Start of Passage for review
# Sauno wood kiln



## smithingman (Jan 8, 2010)

Hi all,
I was wondering if any of you are using a Sauno wood kiln? if so, can you tell how you like/dislike it? What species of wood are you using it for and what kind of results are you getting with it?
Thank you for you help,
Mark Emig


----------



## Julian the woodnut (Nov 5, 2008)

I use a home made solar kiln and have never heard of a sauno kiln. What is it?


----------



## garryswf (Aug 17, 2009)

Jullian,
I'm with you, never heard of the sauno wood kiln. My buddy in Ohio bought the plans and hardware kit for a solar kiln years ago and has dried many thousand Bd/Ft of lumber with it.:thumbsup:
As soon as i can sneak 20 bucks out of my wifes purse i'm gonna invest in Darens kiln plans.


----------



## Tony B (Jul 30, 2008)

I just looked up Sauno Kiln on the web. It looks interesting and I would guess all the temps are in Centegrade because it would be hard to create steam at 70*
http://www.classichandtools.com/acatalog/Sauno-Wood-Kiln.html

Anyway, I would rather buy the plans from Daren so I could ask him questions without feeling guilty.


----------



## Daren (Oct 14, 2006)
End of Passage for review
__Check your understanding__:
[1] In the kiln thread, what kind of kiln does Julian the woodnut use?
[2] From the kiln thread, return the stretch from "I use a home" through "Darens kiln plans." word for word.
Start of Entries shown
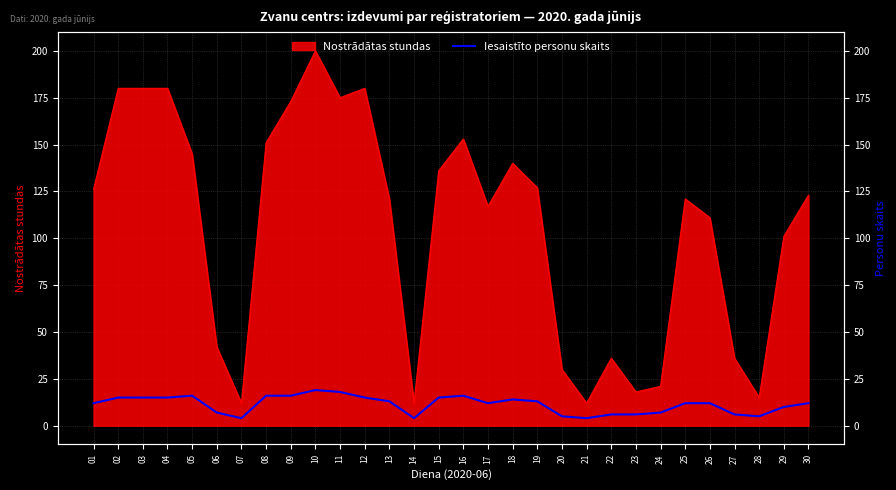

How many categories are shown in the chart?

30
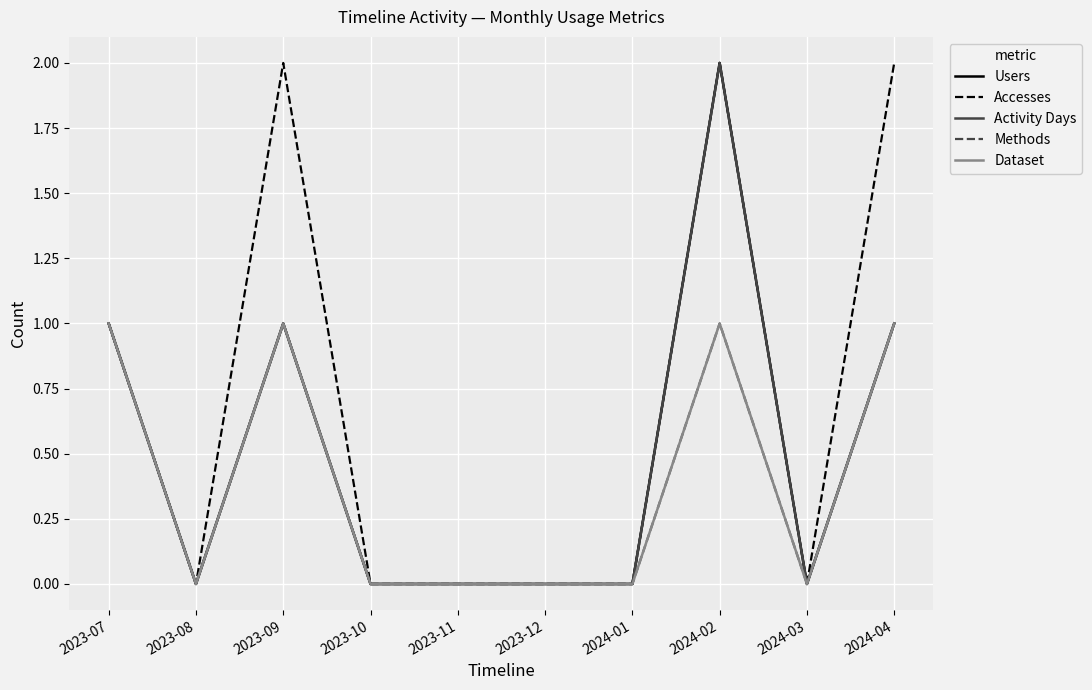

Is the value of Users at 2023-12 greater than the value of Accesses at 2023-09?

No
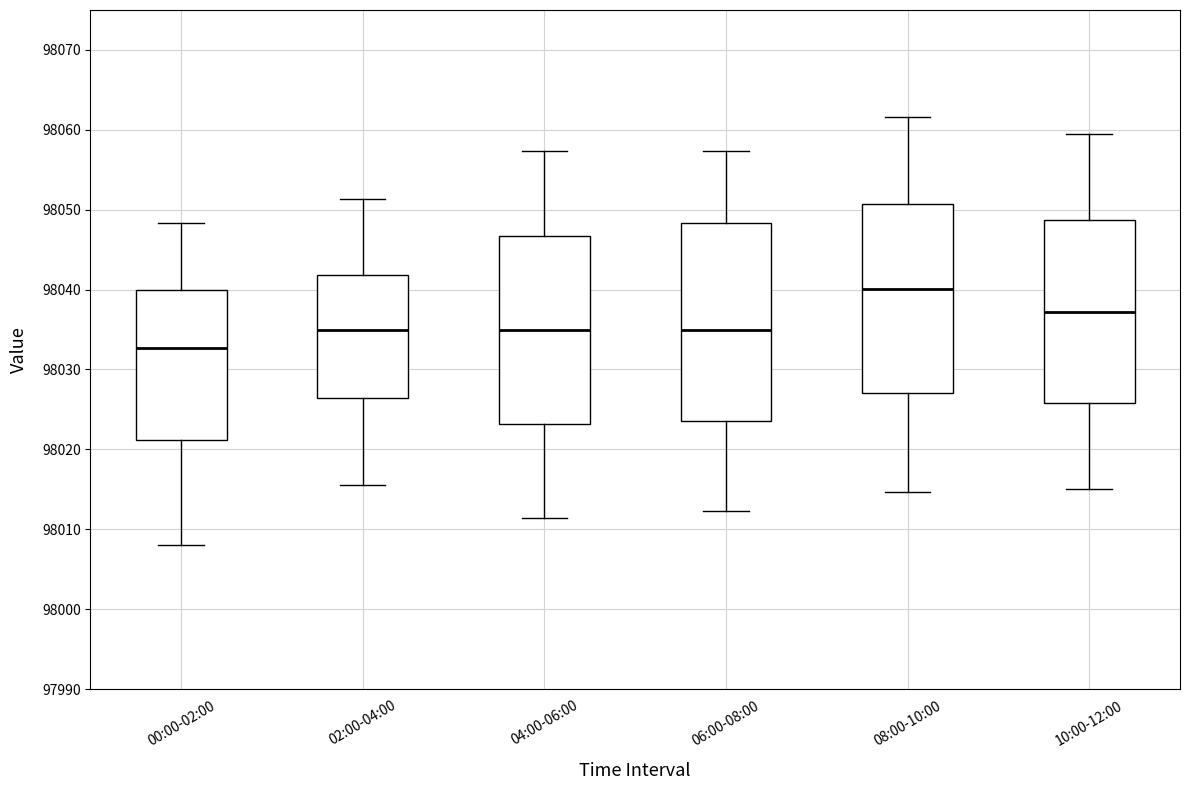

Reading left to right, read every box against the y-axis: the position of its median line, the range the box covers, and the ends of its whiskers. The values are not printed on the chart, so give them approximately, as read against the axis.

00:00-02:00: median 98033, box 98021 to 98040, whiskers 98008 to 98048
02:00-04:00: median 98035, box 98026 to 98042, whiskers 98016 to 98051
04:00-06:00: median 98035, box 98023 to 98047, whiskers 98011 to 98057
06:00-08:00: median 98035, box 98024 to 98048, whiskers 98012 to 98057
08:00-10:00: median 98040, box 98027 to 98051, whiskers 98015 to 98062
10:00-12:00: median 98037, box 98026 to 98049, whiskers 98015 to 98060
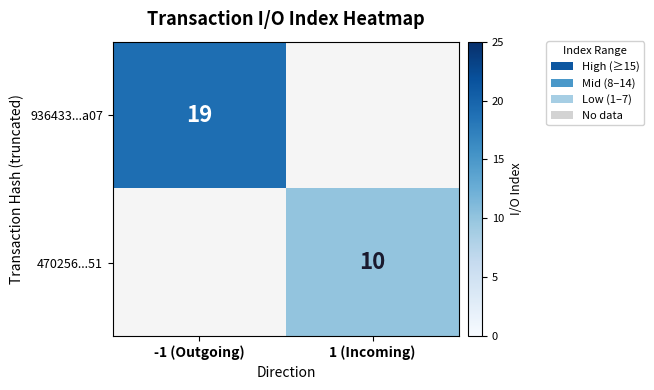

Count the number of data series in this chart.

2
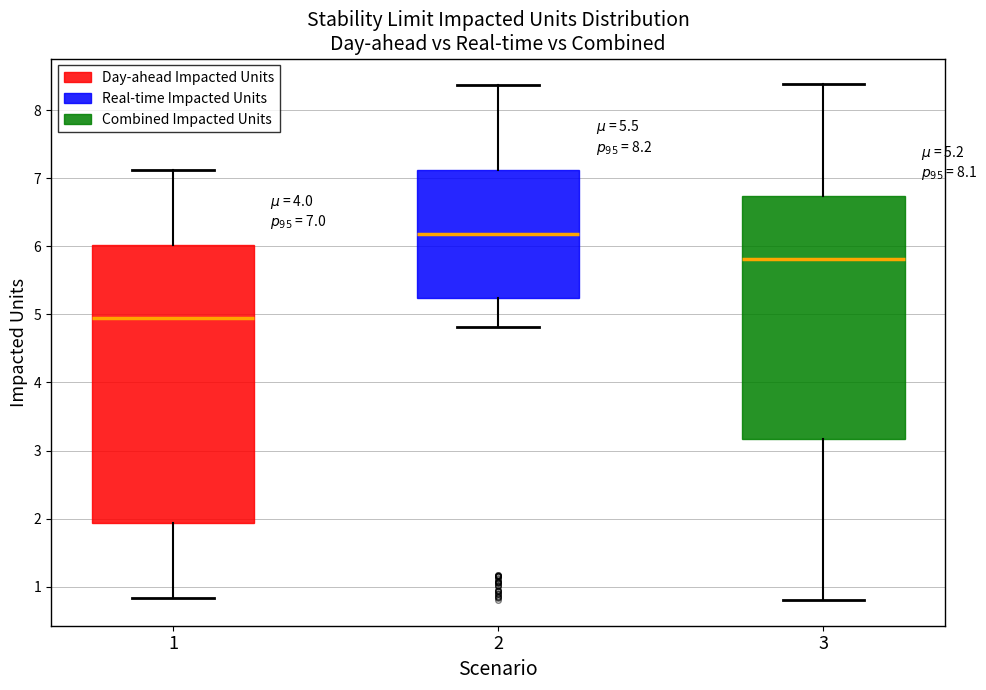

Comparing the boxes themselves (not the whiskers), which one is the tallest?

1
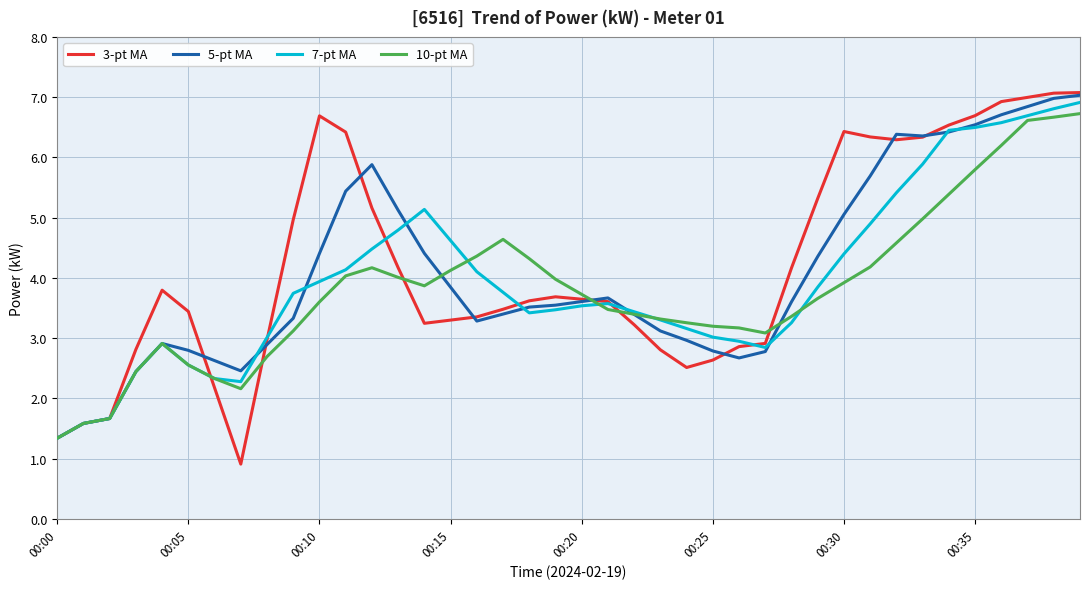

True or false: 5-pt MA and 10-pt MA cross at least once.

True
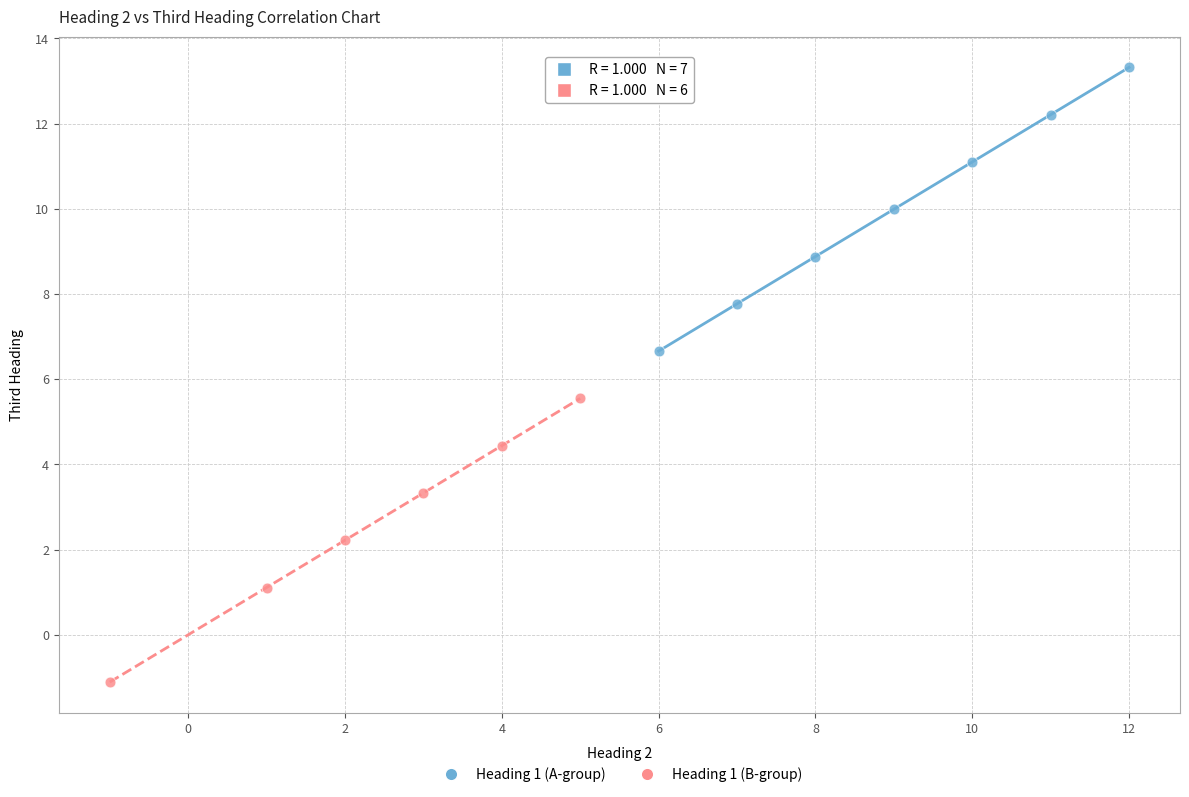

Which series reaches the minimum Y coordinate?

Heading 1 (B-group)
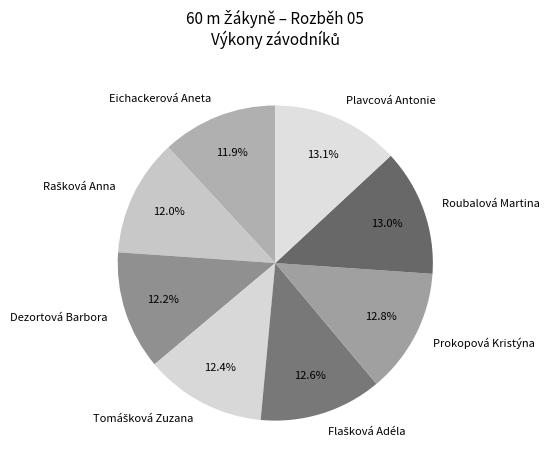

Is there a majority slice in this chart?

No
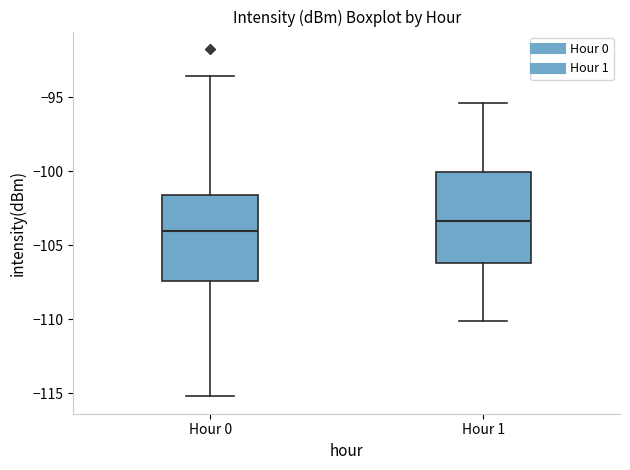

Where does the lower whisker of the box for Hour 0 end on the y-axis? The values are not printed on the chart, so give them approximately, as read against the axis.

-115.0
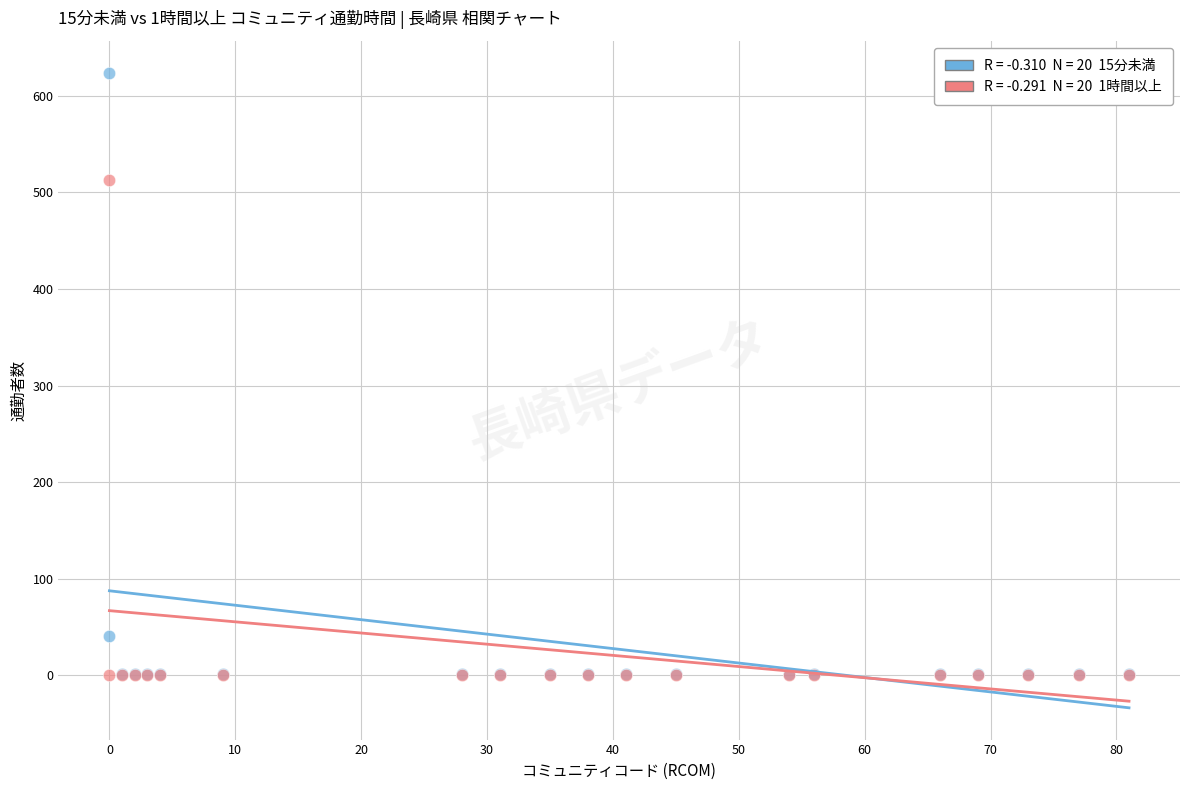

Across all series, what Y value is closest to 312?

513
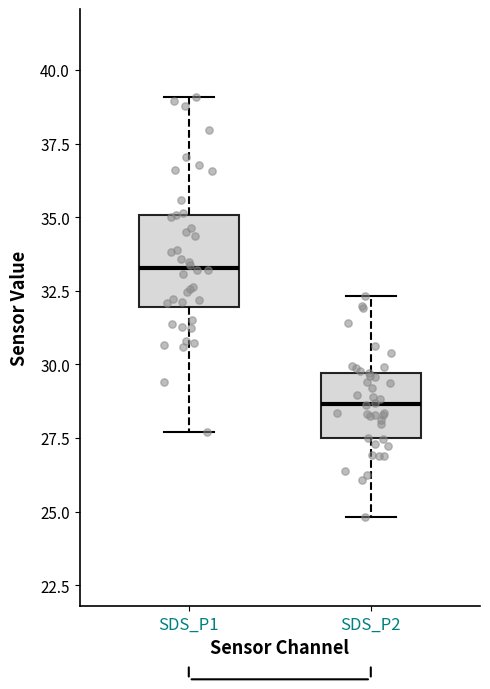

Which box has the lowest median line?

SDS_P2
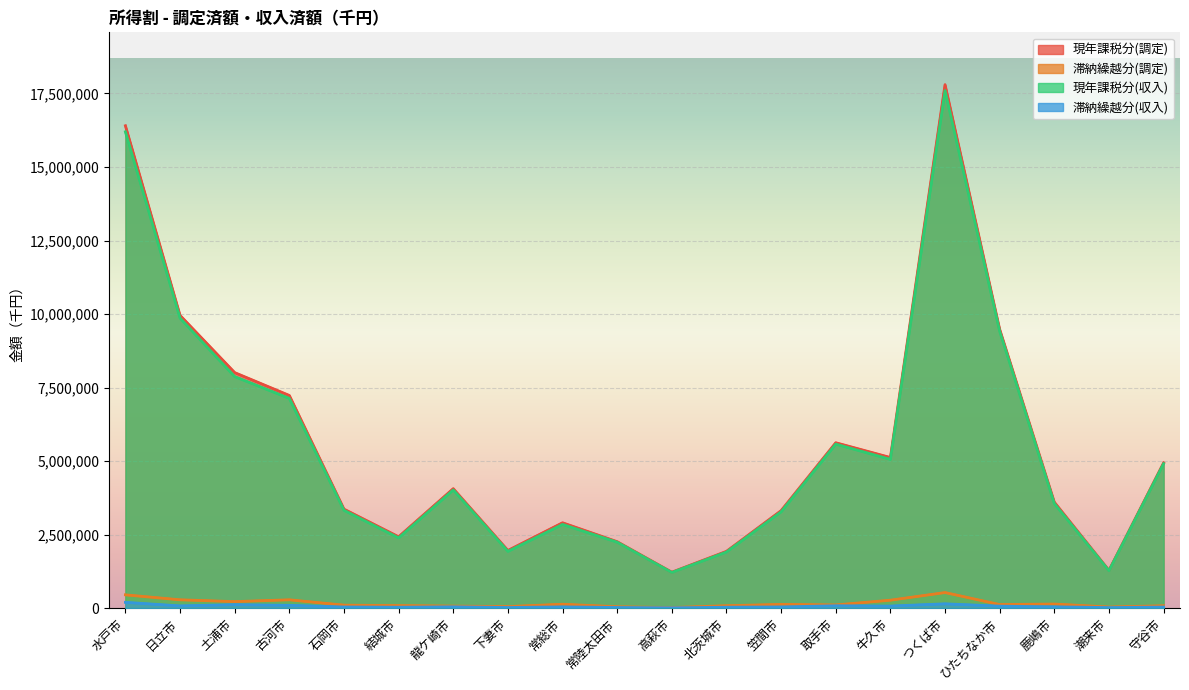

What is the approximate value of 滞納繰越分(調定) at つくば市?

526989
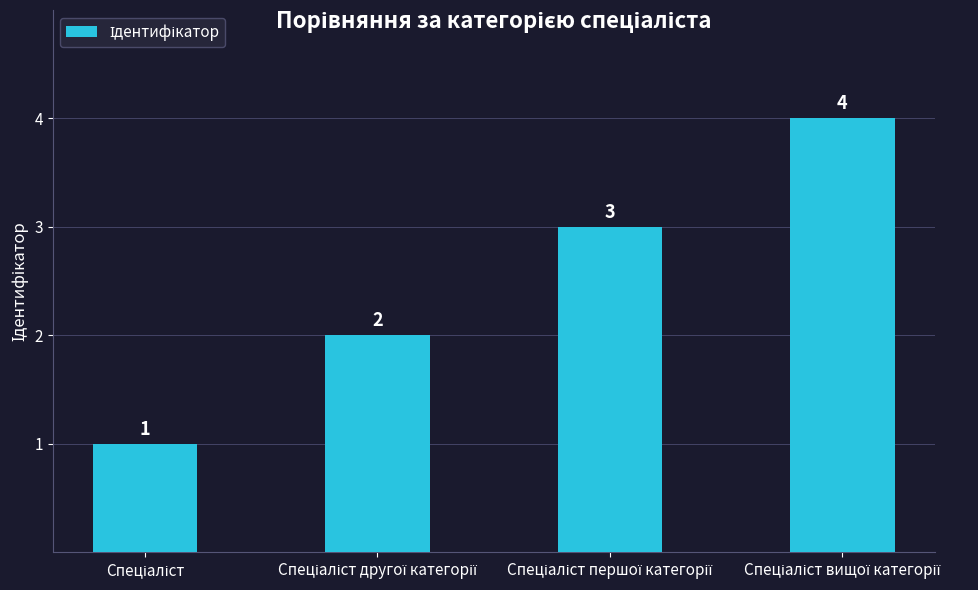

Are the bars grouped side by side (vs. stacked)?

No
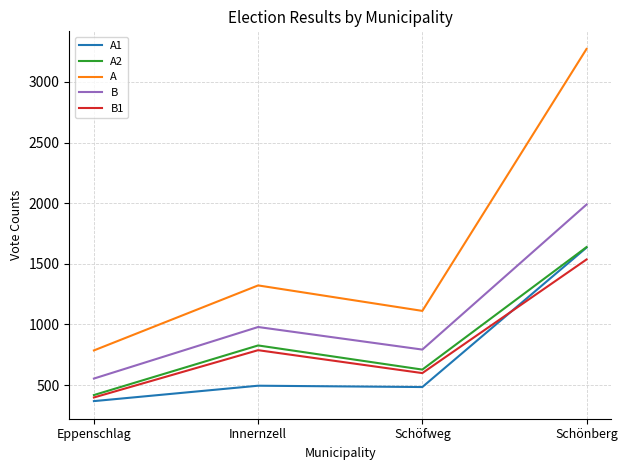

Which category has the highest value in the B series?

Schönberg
End of Entries shown
__Task-by-task outputs__:
[1] A home made solar kiln.

[2]
I use a home made solar kiln and have never heard of a sauno kiln. What is it?


----------



## garryswf (Aug 17, 2009)

Jullian,
I'm with you, never heard of the sauno wood kiln. My buddy in Ohio bought the plans and hardware kit for a solar kiln years ago and has dried many thousand Bd/Ft of lumber with it.:thumbsup:
As soon as i can sneak 20 bucks out of my wifes purse i'm gonna invest in Darens kiln plans.